YOUR TASK →
Reproduce the entire listing exactly. Leave the pictures out.
======
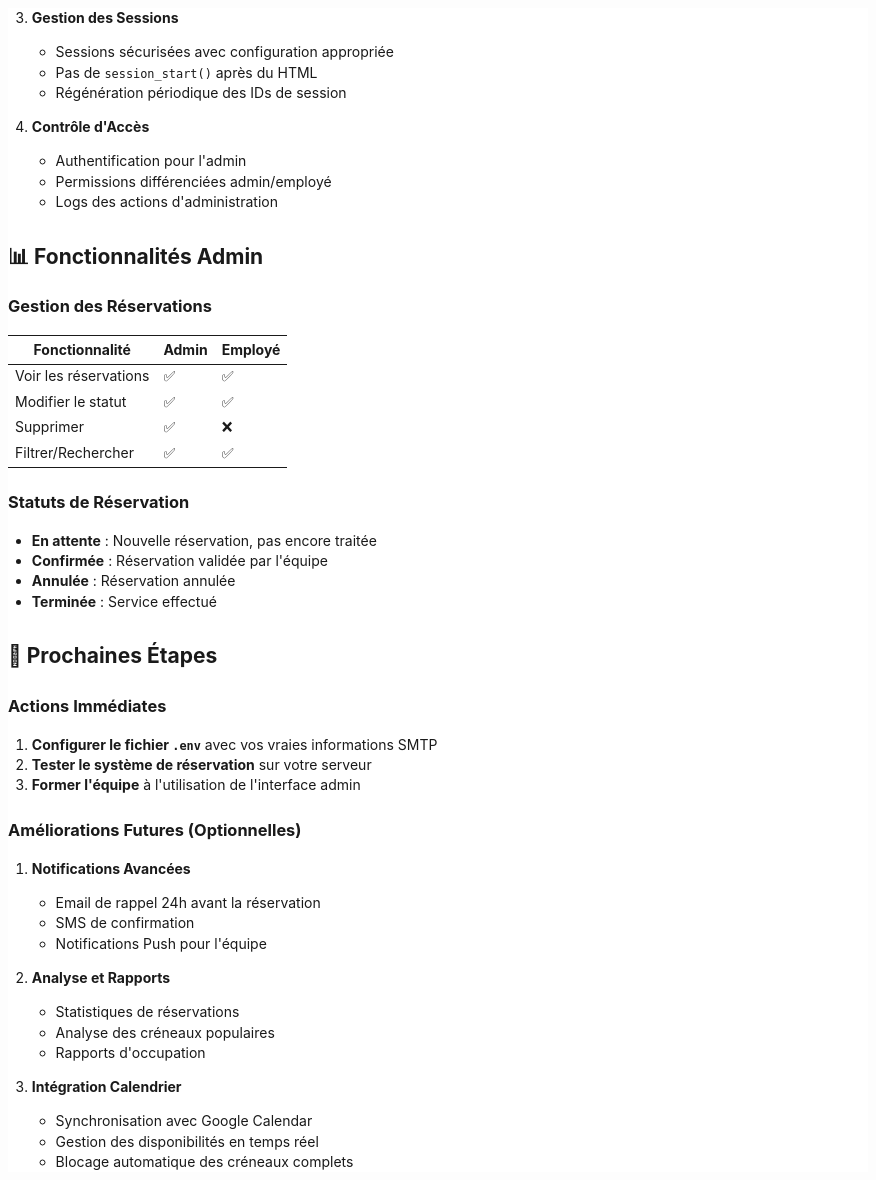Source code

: 3. **Gestion des Sessions**
   - Sessions sécurisées avec configuration appropriée
   - Pas de `session_start()` après du HTML
   - Régénération périodique des IDs de session

4. **Contrôle d'Accès**
   - Authentification pour l'admin
   - Permissions différenciées admin/employé
   - Logs des actions d'administration

## 📊 Fonctionnalités Admin

### Gestion des Réservations

| Fonctionnalité | Admin | Employé |
|----------------|-------|---------|
| Voir les réservations | ✅ | ✅ |
| Modifier le statut | ✅ | ✅ |
| Supprimer | ✅ | ❌ |
| Filtrer/Rechercher | ✅ | ✅ |

### Statuts de Réservation

- **En attente** : Nouvelle réservation, pas encore traitée
- **Confirmée** : Réservation validée par l'équipe
- **Annulée** : Réservation annulée
- **Terminée** : Service effectué

## 🚀 Prochaines Étapes

### Actions Immédiates

1. **Configurer le fichier `.env`** avec vos vraies informations SMTP
2. **Tester le système de réservation** sur votre serveur
3. **Former l'équipe** à l'utilisation de l'interface admin

### Améliorations Futures (Optionnelles)

1. **Notifications Avancées**
   - Email de rappel 24h avant la réservation
   - SMS de confirmation
   - Notifications Push pour l'équipe

2. **Analyse et Rapports**
   - Statistiques de réservations
   - Analyse des créneaux populaires
   - Rapports d'occupation

3. **Intégration Calendrier**
   - Synchronisation avec Google Calendar
   - Gestion des disponibilités en temps réel
   - Blocage automatique des créneaux complets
======
RESULT OF THE TASK →
Source code

: 3. **Gestion des Sessions**
   - Sessions sécurisées avec configuration appropriée
   - Pas de `session_start()` après du HTML
   - Régénération périodique des IDs de session

4. **Contrôle d'Accès**
   - Authentification pour l'admin
   - Permissions différenciées admin/employé
   - Logs des actions d'administration

## 📊 Fonctionnalités Admin

### Gestion des Réservations

| Fonctionnalité | Admin | Employé |
|----------------|-------|---------|
| Voir les réservations | ✅ | ✅ |
| Modifier le statut | ✅ | ✅ |
| Supprimer | ✅ | ❌ |
| Filtrer/Rechercher | ✅ | ✅ |

### Statuts de Réservation

- **En attente** : Nouvelle réservation, pas encore traitée
- **Confirmée** : Réservation validée par l'équipe
- **Annulée** : Réservation annulée
- **Terminée** : Service effectué

## 🚀 Prochaines Étapes

### Actions Immédiates

1. **Configurer le fichier `.env`** avec vos vraies informations SMTP
2. **Tester le système de réservation** sur votre serveur
3. **Former l'équipe** à l'utilisation de l'interface admin

### Améliorations Futures (Optionnelles)

1. **Notifications Avancées**
   - Email de rappel 24h avant la réservation
   - SMS de confirmation
   - Notifications Push pour l'équipe

2. **Analyse et Rapports**
   - Statistiques de réservations
   - Analyse des créneaux populaires
   - Rapports d'occupation

3. **Intégration Calendrier**
   - Synchronisation avec Google Calendar
   - Gestion des disponibilités en temps réel
   - Blocage automatique des créneaux complets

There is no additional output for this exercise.